Part of the play’s power comes from Nottage diving deep into a familiar and well-worn story line and bringing her masterful eye to it. Set in the factory town of Reading, PA, we quickly see the past few decades have been unkind to it. This town and its people rely on the labor-intensive but steady and good-paying jobs of the factory. When management eventually turns on the workers and the factory closes, lives are destroyed.
The finely-tuned realism of the characters and the play are an outcropping of the playwright’s diligence: Nottage spent over two years interviewing residents in Reading before working on her script. It is clear that in those many months, Nottage came to know the subjects of her study intimately, and has told their story with insight and empathy.
The cast is universally strong, but those who are given the most opportunity to shine are Khris Davis and Will Pullen. As the 20-something Chris and Jason, these two represent the younger generation of factory workers: both of their mothers still work there, and nearly everybody else in their family has done so too. So Chris and Jason are full of life and optimism about their jobs and secure futures at the factory, and therefore lose the most when it is ripped away from them.
Nottage, in fact, opens the play eight years after the factory has closed, once life has gone in scary and unexpected directions for both Chris and Jason. As Nottage moves back and forth between the play’s two settings of 2008 and 2000, Davis and Pullen are asked to create very different renditions of their characters. Other actors are called upon to do the same, but for the older generation, their job is mostly to render their formerly vibrant characters as rundown and defeated. Davis and Pullen must take Chris and Jason into very new emotional terrain in their 2008 scenes, and they excel in doing so. The anguish and bewilderment of the entire town becomes clear in these two characters as we see lives not simply shattered, but driven widely off course.

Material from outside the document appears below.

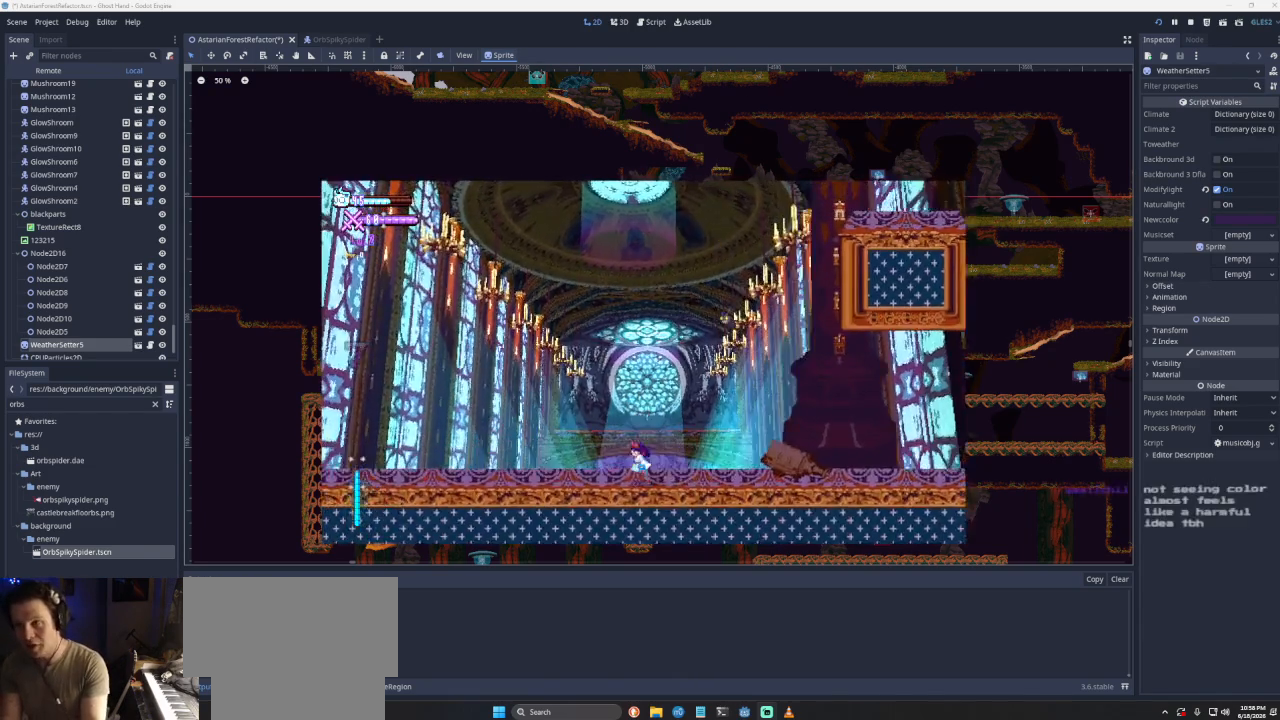
{"buttons": ["CROSS"], "left_stick": "left", "right_stick": "center", "events": [[33, "CROSS", "down"], [400, "CROSS", "up"], [500, "CROSS", "down"]]}
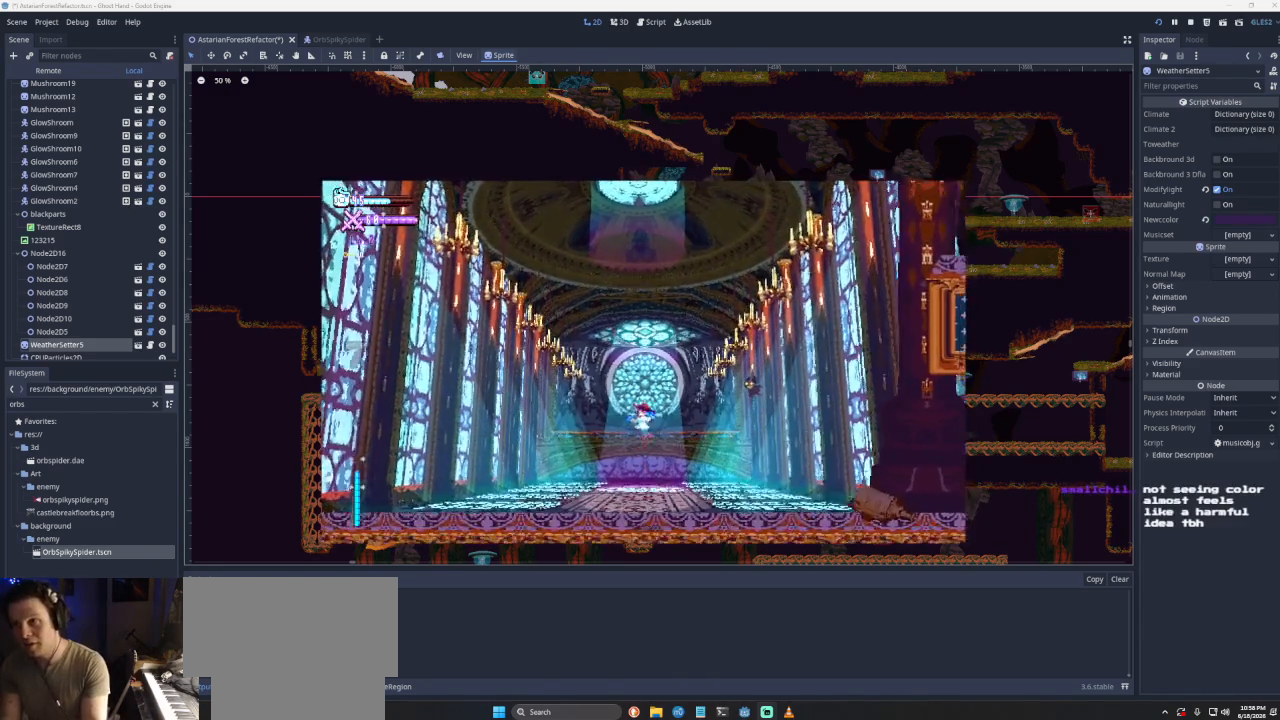
{"buttons": [], "left_stick": "left", "right_stick": "center", "events": [[233, "CROSS", "up"]]}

These and other transitions in character are guided by the steady directorial hand of Kate Whoriskey, who is impressively attuned to character, play, and space. The play is at once chaotic and measured, always aware that the powder keg may at any point blow, but in no hurry to set it off.
As Nottage has done so effectively and so frequently in the past, she finds success here with taking a big-picture event as a starting point from which she might turn her attention to the human lives at the core of history and chaos. Sweat makes clear and overt political statements about workers’ rights, trade, and the callousness of capitalism, but it is, at bottom, a play about people and their fears. Sweat is just the latest testament that there is perhaps no better contemporary playwright at combing the rich nexus of history and humanity than Lynn Nottage.